= Beginning of Section =
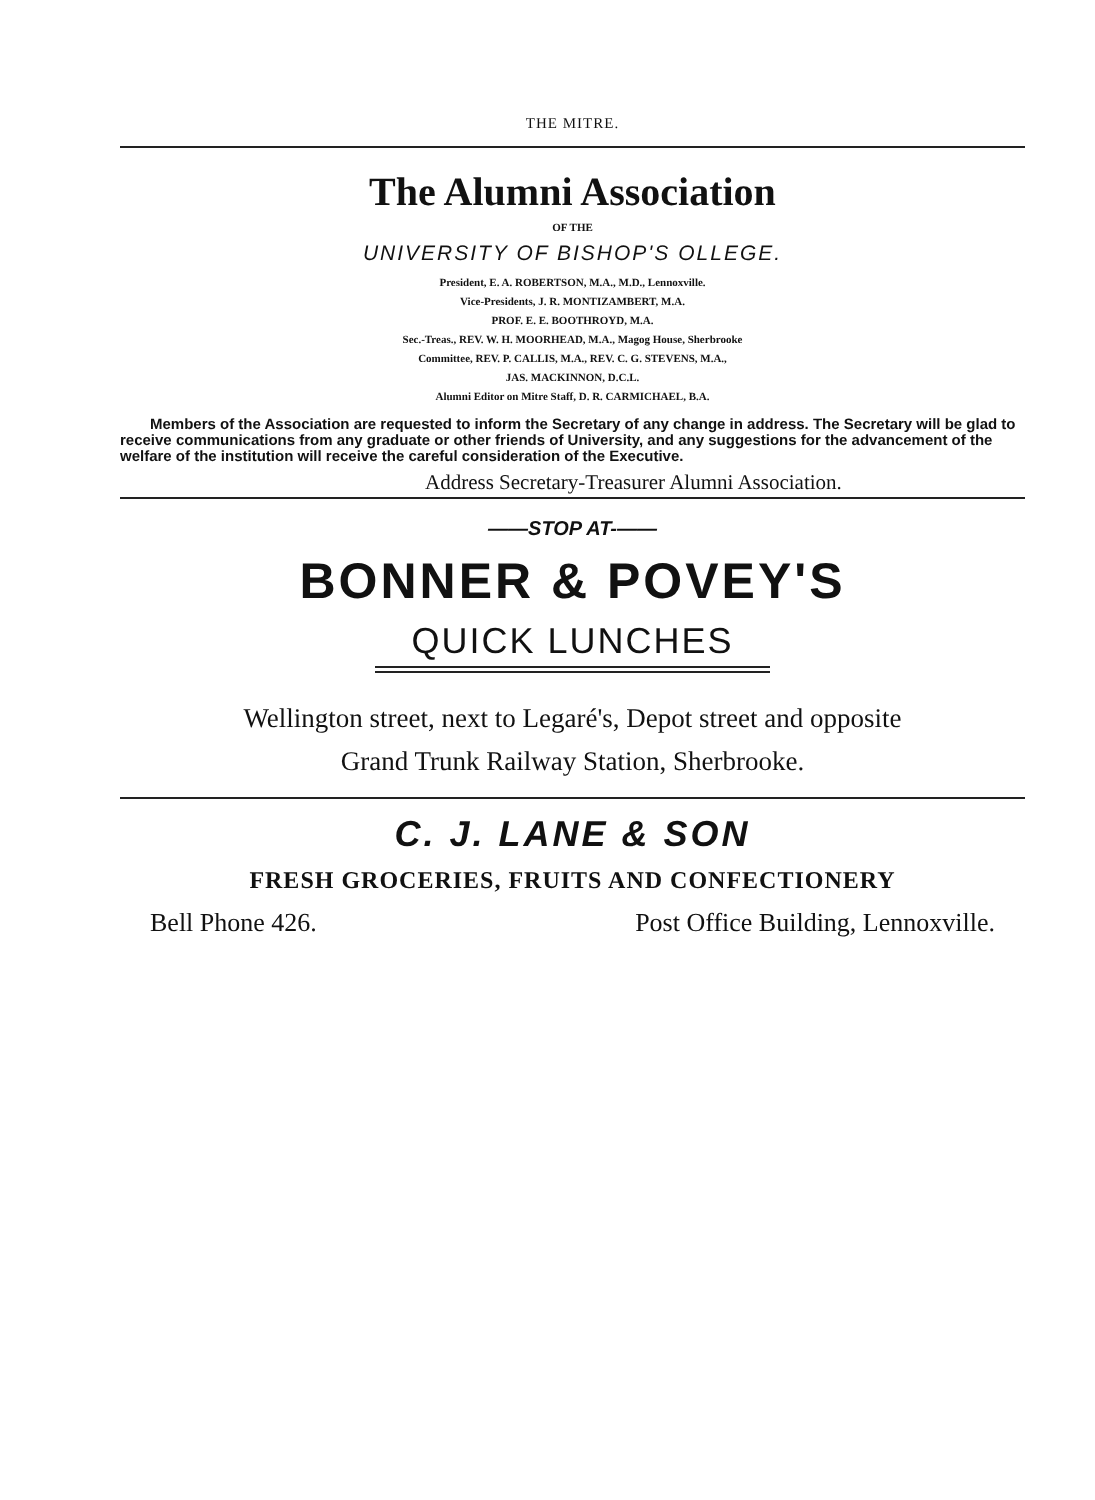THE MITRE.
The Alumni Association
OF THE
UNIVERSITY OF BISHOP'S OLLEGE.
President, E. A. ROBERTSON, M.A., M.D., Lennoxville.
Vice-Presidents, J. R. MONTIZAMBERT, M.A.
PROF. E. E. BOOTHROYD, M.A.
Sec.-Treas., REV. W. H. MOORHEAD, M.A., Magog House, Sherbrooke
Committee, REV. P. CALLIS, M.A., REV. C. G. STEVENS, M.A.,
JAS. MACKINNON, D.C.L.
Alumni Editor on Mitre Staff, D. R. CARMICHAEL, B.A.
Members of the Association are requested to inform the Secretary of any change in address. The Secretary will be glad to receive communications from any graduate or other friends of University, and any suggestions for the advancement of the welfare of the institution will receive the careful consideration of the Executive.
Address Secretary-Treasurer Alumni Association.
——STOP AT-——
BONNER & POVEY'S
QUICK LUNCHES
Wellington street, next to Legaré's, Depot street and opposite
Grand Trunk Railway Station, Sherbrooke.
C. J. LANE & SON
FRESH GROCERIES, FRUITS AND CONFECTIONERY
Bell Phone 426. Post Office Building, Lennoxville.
= End of Section =
= Beginning of Section =
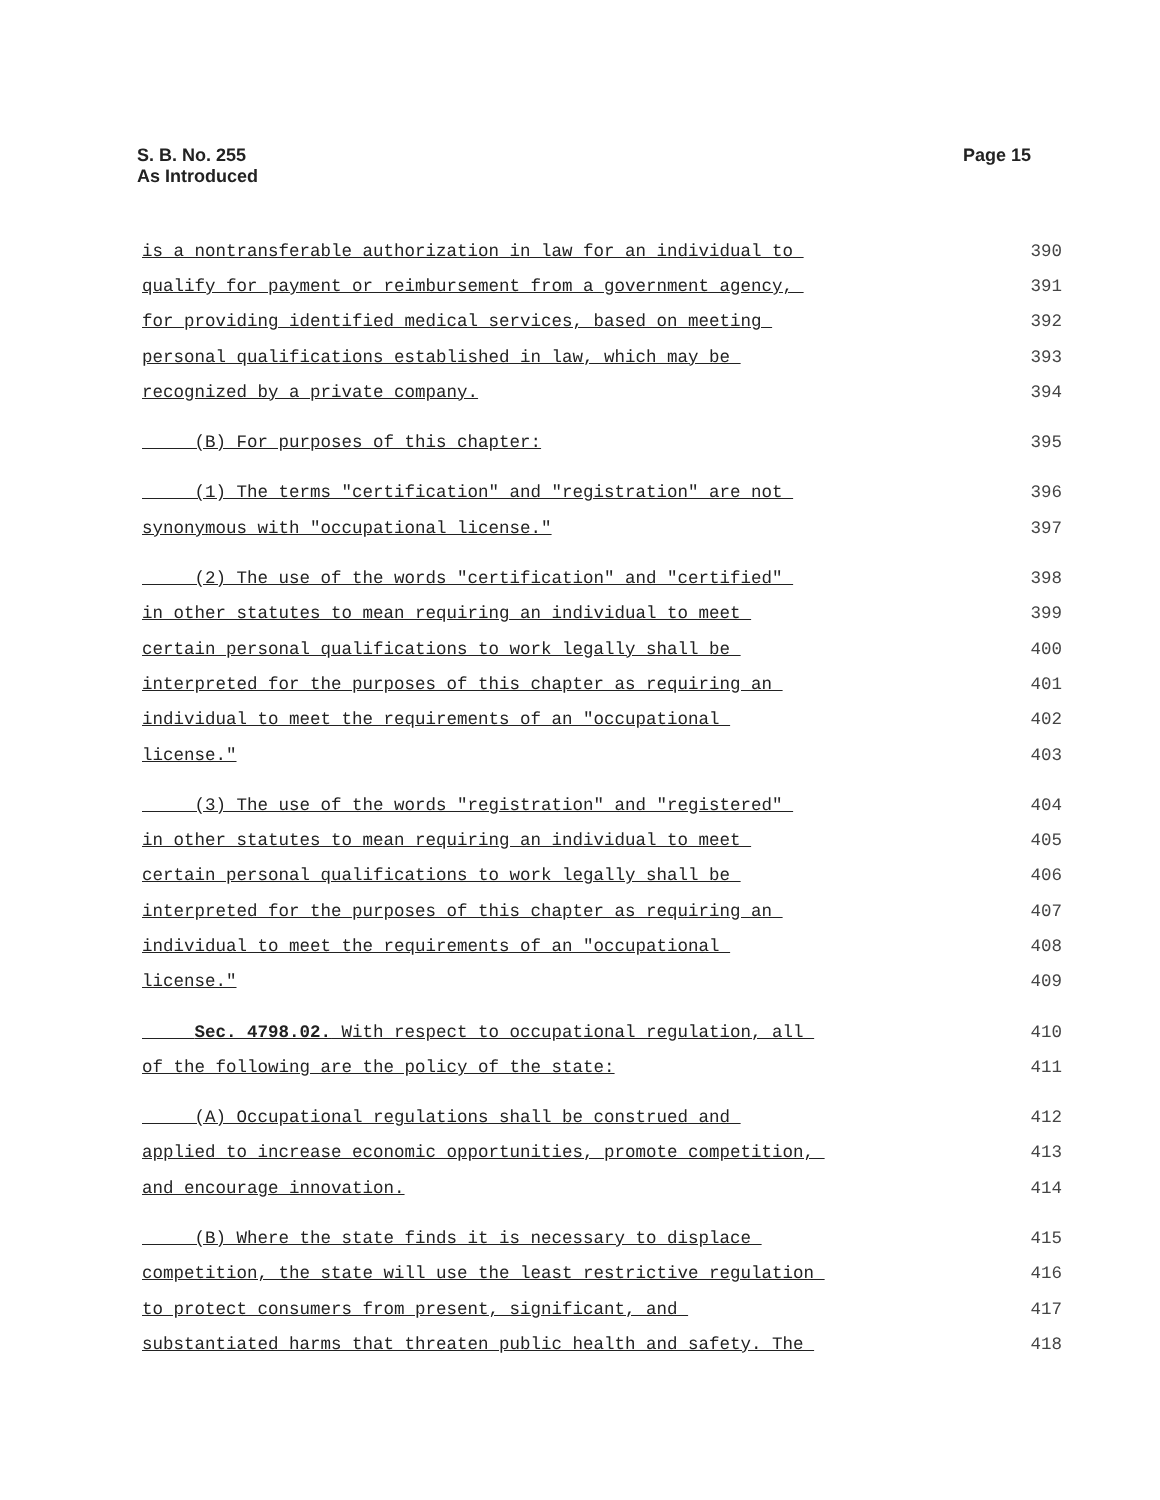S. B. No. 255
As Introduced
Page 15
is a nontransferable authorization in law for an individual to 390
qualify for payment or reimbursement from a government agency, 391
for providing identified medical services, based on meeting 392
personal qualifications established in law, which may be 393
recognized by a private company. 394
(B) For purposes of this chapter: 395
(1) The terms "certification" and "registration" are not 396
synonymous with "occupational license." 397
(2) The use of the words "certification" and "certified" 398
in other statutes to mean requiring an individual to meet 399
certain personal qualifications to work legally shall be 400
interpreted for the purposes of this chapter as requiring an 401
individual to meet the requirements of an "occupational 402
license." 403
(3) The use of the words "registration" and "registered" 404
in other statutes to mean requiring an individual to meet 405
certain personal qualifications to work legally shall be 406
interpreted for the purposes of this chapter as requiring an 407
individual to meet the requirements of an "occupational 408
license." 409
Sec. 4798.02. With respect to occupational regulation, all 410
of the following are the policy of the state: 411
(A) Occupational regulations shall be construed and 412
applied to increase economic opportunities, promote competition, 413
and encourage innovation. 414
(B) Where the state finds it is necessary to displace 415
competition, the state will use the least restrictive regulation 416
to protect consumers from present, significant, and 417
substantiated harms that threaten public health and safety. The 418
= End of Section =
● **TASK PROMPT**
Each line in the entries above, starting at the line with "Alumni Editor on" and ending at the line with "C. J. LANE & SON", is to be printed exactly, and only those lines.

● **RESULT FOR THIS TASK**
Alumni Editor on Mitre Staff, D. R. CARMICHAEL, B.A.
Members of the Association are requested to inform the Secretary of any change in address. The Secretary will be glad to receive communications from any graduate or other friends of University, and any suggestions for the advancement of the welfare of the institution will receive the careful consideration of the Executive.
Address Secretary-Treasurer Alumni Association.
——STOP AT-——
BONNER & POVEY'S
QUICK LUNCHES
Wellington street, next to Legaré's, Depot street and opposite
Grand Trunk Railway Station, Sherbrooke.
C. J. LANE & SON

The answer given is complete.